* **Text segment**:
Preparation and characterization of a thermostable and biodegradable biopolymers using natural cross-linker.

The present study describes preparation and characterization of a thermally stable and biodegradable biopolymer using collagen and a natural polymer, alginic acid (AA). Required concentration of alginic acid and collagen was optimized and the resulting biopolymer was characterized for, degree of cross-linking, mechanical strength, thermal stability, biocompatibility (toxicity) and biodegradability. Results reveal, the degree of cross-linking of alginic acid (at 1.5% concentration) with collagen was calculated as 75%, whereas it was 83% with standard cross-linking agent, glutaraldehyde (at 1.5% concentration). The AA cross-linked biopolymer was stable up to 245°C and Exhibits 5-6-fold increase in mechanical (tensile) strength compared to plain collagen (native) materials. However, glutaraldehyde cross-linked material exhibits comparatively less thermal stability and brittle in nature (low tensile strength). With regard to cell toxicity, no cytotoxicity was observed for AA cross-linked material when tested with mesenchymal cells and found degradable when treated with collagenase enzyme. The nature of bonding pattern and the reason for thermal stability of AA cross-linked collagen biopolymer was discussed in detail with the help of bioinformatics. A supplementary file on efficacy of AACC as a wound dressing material is demonstrated in detail with animal model studies.

* **Information provided**:
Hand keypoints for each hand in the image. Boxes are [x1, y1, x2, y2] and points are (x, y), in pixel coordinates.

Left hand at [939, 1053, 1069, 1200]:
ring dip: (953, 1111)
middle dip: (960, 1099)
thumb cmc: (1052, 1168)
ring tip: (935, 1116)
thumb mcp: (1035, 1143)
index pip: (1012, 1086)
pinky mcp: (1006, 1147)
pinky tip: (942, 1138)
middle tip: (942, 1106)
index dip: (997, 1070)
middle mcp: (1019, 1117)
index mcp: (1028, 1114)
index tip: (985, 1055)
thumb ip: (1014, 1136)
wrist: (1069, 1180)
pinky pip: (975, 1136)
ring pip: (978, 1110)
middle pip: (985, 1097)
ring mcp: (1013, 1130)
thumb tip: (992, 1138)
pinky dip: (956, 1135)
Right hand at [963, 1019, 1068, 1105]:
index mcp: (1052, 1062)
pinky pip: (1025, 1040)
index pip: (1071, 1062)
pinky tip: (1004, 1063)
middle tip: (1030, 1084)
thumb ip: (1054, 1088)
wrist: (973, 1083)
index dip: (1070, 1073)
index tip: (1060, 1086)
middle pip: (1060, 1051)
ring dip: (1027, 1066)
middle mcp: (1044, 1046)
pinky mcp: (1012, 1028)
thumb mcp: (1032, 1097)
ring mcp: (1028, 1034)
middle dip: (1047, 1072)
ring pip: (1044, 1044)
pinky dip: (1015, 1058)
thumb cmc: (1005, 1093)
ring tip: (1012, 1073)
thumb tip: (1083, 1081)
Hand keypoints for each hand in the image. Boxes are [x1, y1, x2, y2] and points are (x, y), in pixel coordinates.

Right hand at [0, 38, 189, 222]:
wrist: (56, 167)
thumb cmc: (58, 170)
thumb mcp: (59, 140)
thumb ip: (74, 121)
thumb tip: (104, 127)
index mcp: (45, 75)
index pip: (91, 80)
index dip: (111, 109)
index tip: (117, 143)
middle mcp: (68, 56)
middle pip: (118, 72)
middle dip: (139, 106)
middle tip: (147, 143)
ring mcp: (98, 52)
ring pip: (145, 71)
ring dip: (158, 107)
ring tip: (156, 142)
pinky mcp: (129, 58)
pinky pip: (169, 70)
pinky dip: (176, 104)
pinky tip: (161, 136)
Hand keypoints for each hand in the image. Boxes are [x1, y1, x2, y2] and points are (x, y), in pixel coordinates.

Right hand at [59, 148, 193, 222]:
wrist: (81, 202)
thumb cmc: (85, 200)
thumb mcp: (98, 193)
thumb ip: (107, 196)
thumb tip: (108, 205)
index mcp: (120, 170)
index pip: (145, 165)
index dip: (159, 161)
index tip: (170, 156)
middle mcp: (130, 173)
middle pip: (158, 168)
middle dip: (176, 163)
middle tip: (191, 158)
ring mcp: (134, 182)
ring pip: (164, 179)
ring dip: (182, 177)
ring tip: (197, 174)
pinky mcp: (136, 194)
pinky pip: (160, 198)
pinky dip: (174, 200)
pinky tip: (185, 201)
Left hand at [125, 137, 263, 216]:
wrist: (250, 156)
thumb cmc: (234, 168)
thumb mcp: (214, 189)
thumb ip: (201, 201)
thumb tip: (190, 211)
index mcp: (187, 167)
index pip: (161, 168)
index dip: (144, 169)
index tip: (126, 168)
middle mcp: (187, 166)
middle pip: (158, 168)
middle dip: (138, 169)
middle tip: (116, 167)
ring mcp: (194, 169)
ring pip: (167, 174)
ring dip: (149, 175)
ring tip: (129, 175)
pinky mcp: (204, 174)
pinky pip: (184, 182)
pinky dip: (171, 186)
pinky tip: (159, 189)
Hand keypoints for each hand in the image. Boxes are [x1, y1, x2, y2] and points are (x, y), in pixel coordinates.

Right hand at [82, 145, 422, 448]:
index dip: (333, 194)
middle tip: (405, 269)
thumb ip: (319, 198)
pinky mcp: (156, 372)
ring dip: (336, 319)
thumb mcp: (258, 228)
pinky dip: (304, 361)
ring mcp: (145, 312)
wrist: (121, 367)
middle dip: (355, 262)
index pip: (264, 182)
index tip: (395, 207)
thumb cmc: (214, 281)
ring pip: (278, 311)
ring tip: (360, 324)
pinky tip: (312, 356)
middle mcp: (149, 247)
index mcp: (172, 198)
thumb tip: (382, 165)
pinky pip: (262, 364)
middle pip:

* **Problem description**:
Please answer these questions from the text on the collagen biopolymer:
1. What degree of cross-linking was calculated for alginic acid at 1.5% concentration with collagen?
2. Up to what temperature was the AA cross-linked biopolymer stable?
3. What cells were used to test the AA cross-linked material for toxicity?

* **Exercise result**:
1. 75%
2. 245°C
3. Mesenchymal cells